▶ TEXT EXCERPT:
◆ ◆ ◆ ◆
ASP (Atmospheric Sounding Projectile) is the designation of an American sounding rocket family. ASP was used for a variety of uses, including research into hypersonic speed and to propel rocket sleds. In NASA service it was flown from a number of locations as a sounding rocket. The selection by NASA of the Apache and Javelin rockets for the jobs performed by ASP led to its retirement.

== Versions ==

=== ASP-I ===
ASP-I was used to sample nuclear explosions and resultant clouds The ASP was the fastest single stage sounding rocket when developed. The Asp was manufactured by Cooper Development Corporation, California. The solid propellant motor was made by Grand Central Rocket company.

The ASP-I has a payload ability of 11 kg, a maximum flight height of 110 km, a takeoff thrust of 42.00 kN, a mass of 111 kg, a diameter of 0.17 m, a length of 3.68 m and a fin span of 0.51 m.

ASP-I was launched 30 times from December 1, 1955 to June 14, 1962 from White Sands, Cape Canaveral, Point Mugu, Bikini, China Lake, Mercury site and Tonopah.

=== ASP-II ===
ASP-II (Cleansweep I) had a slightly lower total impulse and a significantly shorter burn time (3.6 seconds vs. 5.6). Cleansweep I was used to collect particulate air sample from nuclear explosions at the Nevada Test Range. It was launched once in 1959 from Tonopah with an apogee of 30 km.

=== ASP-III ===
ASP-III (Cleansweep II) had slightly lower specs. It was also modified for use in the South Pacific. Two or four LOKI rockets were strapped on the basic ASP. Results were less than expected and ASP-III was a failure. It was launched four times from White Sands between 1957 and 1958.

=== ASP-IV ===
ASP-IV used an ASP motor case with B.F. Goodrich E-107M propellant. It was launched two times, on May 18 and 19, 1960 from Wallops Island to an apogee of 80 km.
◆ ◆ ◆ ◆
▶ PROBLEMS TO WORK ON:
a. Output the passage from the ASP rocket text that begins at the words "ASP (Atmospheric Sounding" and stops after the words "to its retirement.", copying it word for word.
b. Write the next part of the ASP sounding rocket text, continuing on from its final sentence.
The rows after this text play no part in the work here and can be passed over.

[Source records]
◆ ◆ ◆ ◆
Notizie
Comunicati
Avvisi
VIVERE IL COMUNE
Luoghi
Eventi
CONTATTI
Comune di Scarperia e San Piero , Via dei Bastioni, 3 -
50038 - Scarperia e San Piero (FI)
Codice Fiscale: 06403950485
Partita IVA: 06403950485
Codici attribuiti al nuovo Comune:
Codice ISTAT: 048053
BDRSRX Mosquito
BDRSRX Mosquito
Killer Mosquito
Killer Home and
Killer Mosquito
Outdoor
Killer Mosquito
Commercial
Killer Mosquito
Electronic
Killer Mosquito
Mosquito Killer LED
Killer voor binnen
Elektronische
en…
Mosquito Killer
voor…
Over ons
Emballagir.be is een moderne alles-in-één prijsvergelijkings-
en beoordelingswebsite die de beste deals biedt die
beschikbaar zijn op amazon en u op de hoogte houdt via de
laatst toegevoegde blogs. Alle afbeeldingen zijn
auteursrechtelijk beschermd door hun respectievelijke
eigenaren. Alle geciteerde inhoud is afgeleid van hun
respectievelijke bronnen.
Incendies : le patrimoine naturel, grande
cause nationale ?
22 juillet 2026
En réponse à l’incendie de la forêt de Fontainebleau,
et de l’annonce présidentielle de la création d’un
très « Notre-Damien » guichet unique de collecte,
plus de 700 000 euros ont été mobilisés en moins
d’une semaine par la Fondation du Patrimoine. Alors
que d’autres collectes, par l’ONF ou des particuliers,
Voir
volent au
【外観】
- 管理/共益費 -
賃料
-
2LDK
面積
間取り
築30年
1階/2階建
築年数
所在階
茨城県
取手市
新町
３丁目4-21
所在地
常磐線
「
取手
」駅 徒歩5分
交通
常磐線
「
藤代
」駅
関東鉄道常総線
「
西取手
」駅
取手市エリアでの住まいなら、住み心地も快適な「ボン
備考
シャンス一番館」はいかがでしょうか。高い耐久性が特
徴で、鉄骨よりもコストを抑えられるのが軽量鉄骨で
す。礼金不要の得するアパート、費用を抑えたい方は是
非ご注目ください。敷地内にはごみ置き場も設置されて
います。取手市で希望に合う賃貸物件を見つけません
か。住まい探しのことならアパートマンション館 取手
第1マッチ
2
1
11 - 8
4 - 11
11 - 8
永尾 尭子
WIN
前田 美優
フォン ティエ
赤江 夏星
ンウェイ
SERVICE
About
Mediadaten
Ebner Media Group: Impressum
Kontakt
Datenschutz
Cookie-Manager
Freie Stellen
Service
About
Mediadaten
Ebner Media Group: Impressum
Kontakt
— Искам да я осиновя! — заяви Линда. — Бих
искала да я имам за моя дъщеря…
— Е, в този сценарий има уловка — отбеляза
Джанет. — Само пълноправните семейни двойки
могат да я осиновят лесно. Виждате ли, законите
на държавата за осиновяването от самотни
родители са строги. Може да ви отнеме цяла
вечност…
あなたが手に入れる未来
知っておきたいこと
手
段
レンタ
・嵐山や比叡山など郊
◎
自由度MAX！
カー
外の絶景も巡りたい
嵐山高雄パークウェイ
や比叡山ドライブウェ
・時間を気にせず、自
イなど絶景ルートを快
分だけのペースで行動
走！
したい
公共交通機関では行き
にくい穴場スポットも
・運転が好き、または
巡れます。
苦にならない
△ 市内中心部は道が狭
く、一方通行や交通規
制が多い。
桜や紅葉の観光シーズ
◆ ◆ ◆ ◆
▶ RESPONSES PER TASK:
a.
ASP (Atmospheric Sounding Projectile) is the designation of an American sounding rocket family. ASP was used for a variety of uses, including research into hypersonic speed and to propel rocket sleds. In NASA service it was flown from a number of locations as a sounding rocket. The selection by NASA of the Apache and Javelin rockets for the jobs performed by ASP led to its retirement.

b.
=== ASP-V ===
ASP-V was to utilize a polysulfide propellant but erratic burning and resultant burn through proved insoluble. ASP-V was canceled.

=== ASPAN ===
ASP was combined with a Nike booster to create the ASPAN which exceeded performance of the Nike-Cajun and Nike Deacon.

=== Pogo-Hi-III ===
This is a single stage vehicle using an ASP motor, intended as a high-altitude radar target. It was launched three times from White Sands in 1959 to an apogee of 60 km.

=== ASCAMP ===
When ASP-I was combined with a one-fifth scale Sergeant this was designates as ASCAMP (also known as Nike-ASP). ASCAMP had to be launched from a remotely controlled launcher due to the necessary closeness to the nuclear blast. It was launched 27 times in August 1958 from Johnston Island to an apogee of 100 km.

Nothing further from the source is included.